UN Agency Fears for the Safety of Uzbek Refugees After Kyrgyzstan Sends Them Back
New York, Aug 9 2006 6:00PM
Expressing shock at Kyrgyzstan’s extradition of four Uzbek refugees and one asylum seeker back to Uzbekistan, the United
Nations refugee agency said today it feared for their safety, stressed that the forced return violated the 1951 Refugee
Convention and called on the Uzbek authorities to grant humanitarian access to the deportees.
The UN High Commissioner for Refugees (UNHCR) had already found resettlement places for the four who had fled to
Kyrgyzstan immediately after violence in the Uzbek city of Andijan in May 2005 and were part of a group of some 500
asylum seekers, all of whom were later recognized as refugees. Uzbekistan had been seeking their extradition.
“We fear for their safety. This refoulement [forced return] is an extremely serious violation of the 1951 Refugee
Convention – which Kyrgyzstan has ratified – under which no refugees should be forcibly returned to their country of
origin,” said Commissioner António Guterres.
“What is even more disturbing is that we had secured resettlement places in different countries for the four refugees
months ago and had been asking the Kyrgyz authorities to allow us to transfer them.” The Uzbeks were deported by Kyrgyz
authorities, through the Dostuk border crossing, to neighbouring Uzbekistan on Wednesday morning.
In mid-June, the Supreme Court of Kyrgyzstan upheld a department of migration service decision not to grant refugee
status to the four while the fifth Uzbek, who was arrested in October 2005 after a request from Uzbekistan, still had
his asylum appeal claim pending.
“Since the beginning of these proceedings over the four refugees we have repeatedly asked the Kyrgyz authorities to
maintain their commitment to their international obligations. This grave breach is a huge disappointment as the
deportees’ lives may be at stake. Kyrgyzstan has failed to protect these refugees,” said Mr. Guterres.
“This is an even greater disappointment given everything Kyrgyzstan has done for Uzbek refugees in the past,” he added.

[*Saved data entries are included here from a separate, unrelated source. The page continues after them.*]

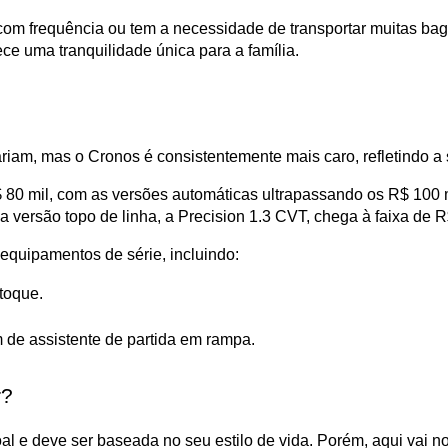
 com frequência ou tem a necessidade de transportar muitas b
ce uma tranquilidade única para a família.
riam, mas o Cronos é consistentemente mais caro, refletindo a
 80 mil, com as versões automáticas ultrapassando os R$ 100 m
rsão topo de linha, a Precision 1.3 CVT, chega à faixa de R
quipamentos de série, incluindo:
 toque.
m de assistente de partida em rampa.
r?
oal e deve ser baseada no seu estilo de vida. Porém, aqui vai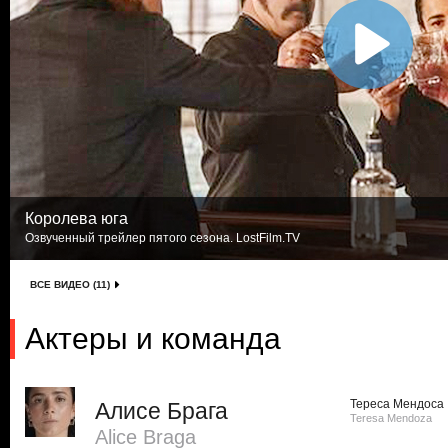
Королева юга
Озвученный трейлер пятого сезона. LostFilm.TV
ВСЕ ВИДЕО (11)
Актеры и команда
Тереса Мендоса
Алисе Брага
Teresa Mendoza
Alice Braga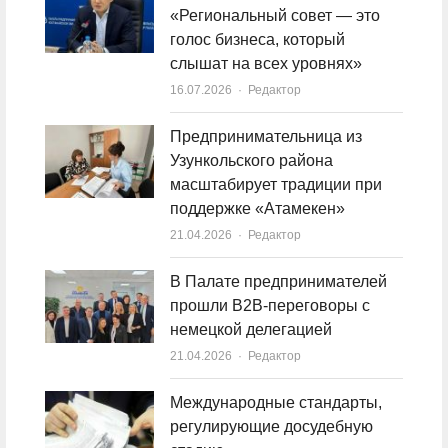
«Региональный совет — это
голос бизнеса, который
слышат на всех уровнях»
16.07.2026
Author
Редактор
Предпринимательница из
Узункольского района
масштабирует традиции при
поддержке «Атамекен»
21.04.2026
Author
Редактор
В Палате предпринимателей
прошли B2B-переговоры с
немецкой делегацией
21.04.2026
Author
Редактор
Международные стандарты,
регулирующие досудебную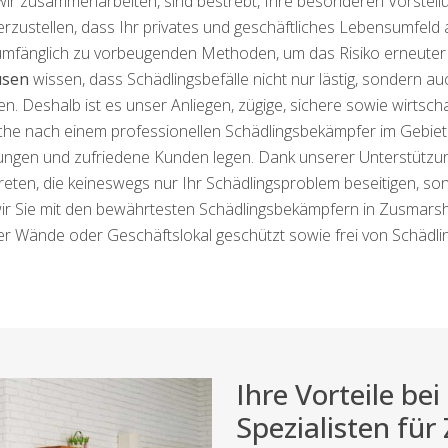
ir zusammenarbeiten, sind bestrebt, Ihre besonderen Vorstell
rzustellen, dass Ihr privates und geschäftliches Lebensumfeld a
mfänglich zu vorbeugenden Methoden, um das Risiko erneuter S
usen
wissen, dass Schädlingsbefälle nicht nur lästig, sondern 
Deshalb ist es unser Anliegen, zügige, sichere sowie wirtschaf
 Suche nach einem professionellen Schädlingsbekämpfer im Gebie
ungen und zufriedene Kunden legen. Dank unserer Unterstützu
 treten, die keineswegs nur Ihr Schädlingsproblem beseitigen, s
ir Sie mit den bewährtesten Schädlingsbekämpfern in Zusmarshau
er Wände oder Geschäftslokal geschützt sowie frei von Schädlin
Ihre Vorteile b
Spezialisten fü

UNHCR left Uzbekistan in mid-April after a government request in March asked the agency to end its work in the country
within one month.
Shortly after last year’s violence in Andijan, UN High Commissioner for Human Rights Louise Arbour expressed fears that
asylum-seekers and refugees forced to return to Uzbekistan “may face an imminent risk of grave human rights violations,
including torture and extra-judicial and summary executions.”